━━ TEXTE FOURNI
L'exploration des divers registres de l'expression libre
Célestin Freinet, un éducateur pour notre temps
Michel Barré
Observons d'abord que le terme texte libre apparaît très tard sous la plume de Freinet. Dans la première édition de L'Ecole Moderne Française en 1945, il parle encore de rédaction libre. Il dira ensuite texte libre pour bien marquer la différence avec la rédaction (obligatoire) à sujet libre que pratiquent occasionnellement certains enseignants. Notons pourtant que, dès novembre 1928, Leroux (Sarthe) parlait déjà des textes libres des enfants.
━━━━
**CONSIGNE**
Pour chacune des affirmations ci-dessous, indiquez par oui ou par non si elle concorde avec le texte fourni, en citant mot pour mot le passage qui en décide.
(a) Dans la première édition de L'Ecole Moderne Française, Freinet employait déjà le terme « texte libre ».
(b) Leroux parlait des textes libres des enfants dès novembre 1928.
(c) Le terme « texte libre » apparaît tôt sous la plume de Freinet.
━━ ENTRÉES DE DONNÉES
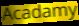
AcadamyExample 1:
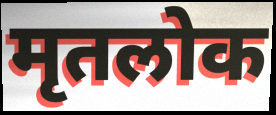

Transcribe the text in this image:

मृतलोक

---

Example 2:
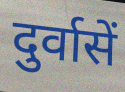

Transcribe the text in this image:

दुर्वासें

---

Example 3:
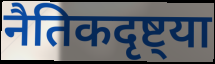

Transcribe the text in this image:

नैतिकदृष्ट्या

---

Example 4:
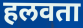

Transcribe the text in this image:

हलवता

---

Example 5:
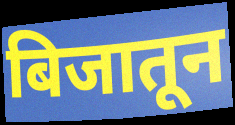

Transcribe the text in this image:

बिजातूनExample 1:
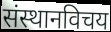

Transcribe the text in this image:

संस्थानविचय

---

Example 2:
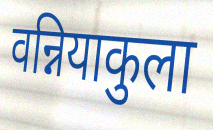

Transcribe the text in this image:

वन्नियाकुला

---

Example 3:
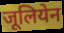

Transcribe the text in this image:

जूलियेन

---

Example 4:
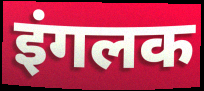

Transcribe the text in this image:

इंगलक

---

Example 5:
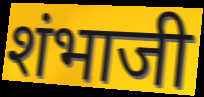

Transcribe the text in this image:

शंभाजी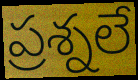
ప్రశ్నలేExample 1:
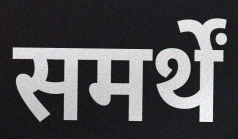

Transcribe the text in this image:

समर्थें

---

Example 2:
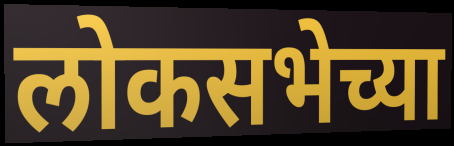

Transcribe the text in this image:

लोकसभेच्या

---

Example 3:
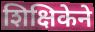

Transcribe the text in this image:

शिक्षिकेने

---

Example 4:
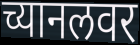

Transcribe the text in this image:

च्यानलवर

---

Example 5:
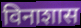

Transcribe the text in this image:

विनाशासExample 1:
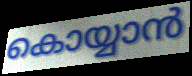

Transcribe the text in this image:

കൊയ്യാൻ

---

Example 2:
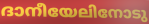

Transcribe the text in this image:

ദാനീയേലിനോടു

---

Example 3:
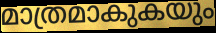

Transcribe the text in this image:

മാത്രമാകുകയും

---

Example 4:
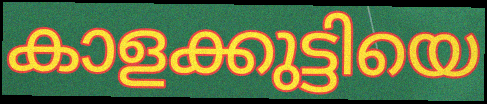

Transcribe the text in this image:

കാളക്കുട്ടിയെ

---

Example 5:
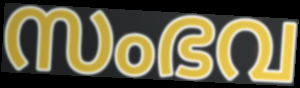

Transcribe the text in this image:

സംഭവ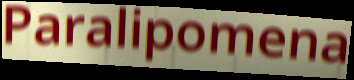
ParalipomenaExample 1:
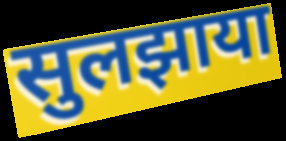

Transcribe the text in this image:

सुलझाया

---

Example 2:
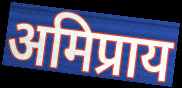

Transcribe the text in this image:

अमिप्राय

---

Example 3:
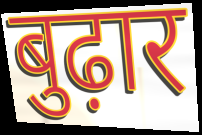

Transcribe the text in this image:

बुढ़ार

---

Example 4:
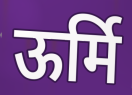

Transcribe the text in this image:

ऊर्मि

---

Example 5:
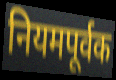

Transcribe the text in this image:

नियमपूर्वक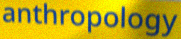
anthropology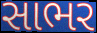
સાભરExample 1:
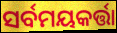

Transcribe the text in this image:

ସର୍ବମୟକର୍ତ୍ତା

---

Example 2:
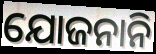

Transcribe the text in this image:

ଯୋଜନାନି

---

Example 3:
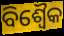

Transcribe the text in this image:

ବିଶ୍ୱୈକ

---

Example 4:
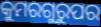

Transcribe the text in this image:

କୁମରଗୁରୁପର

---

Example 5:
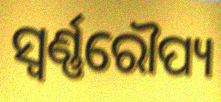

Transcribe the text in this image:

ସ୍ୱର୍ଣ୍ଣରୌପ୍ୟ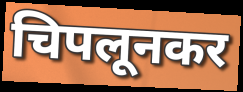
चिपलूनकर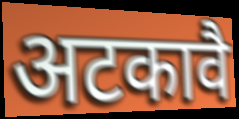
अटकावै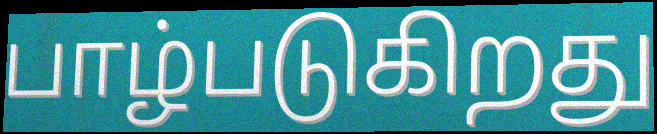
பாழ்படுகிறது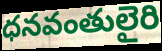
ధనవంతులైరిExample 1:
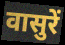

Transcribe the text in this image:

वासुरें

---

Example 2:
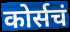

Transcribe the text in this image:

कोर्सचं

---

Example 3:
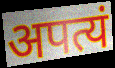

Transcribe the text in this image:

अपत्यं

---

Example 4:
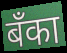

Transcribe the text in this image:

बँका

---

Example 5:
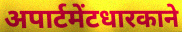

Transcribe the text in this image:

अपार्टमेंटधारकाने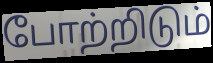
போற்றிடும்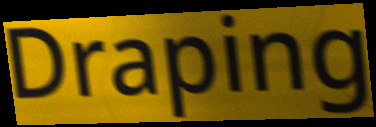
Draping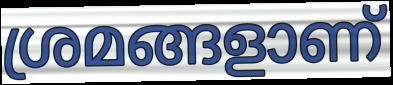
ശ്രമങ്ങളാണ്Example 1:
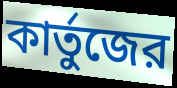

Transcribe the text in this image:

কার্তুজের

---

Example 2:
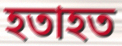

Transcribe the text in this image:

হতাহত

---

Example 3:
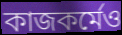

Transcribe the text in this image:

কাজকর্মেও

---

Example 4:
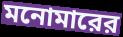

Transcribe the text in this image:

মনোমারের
━━━━
**RÉPONSE**
(a) Non : « Dans la première édition de L'Ecole Moderne Française en 1945, il parle encore de rédaction libre. »
(b) Oui : « dès novembre 1928, Leroux (Sarthe) parlait déjà des textes libres des enfants. »
(c) Non : « le terme texte libre apparaît très tard sous la plume de Freinet. »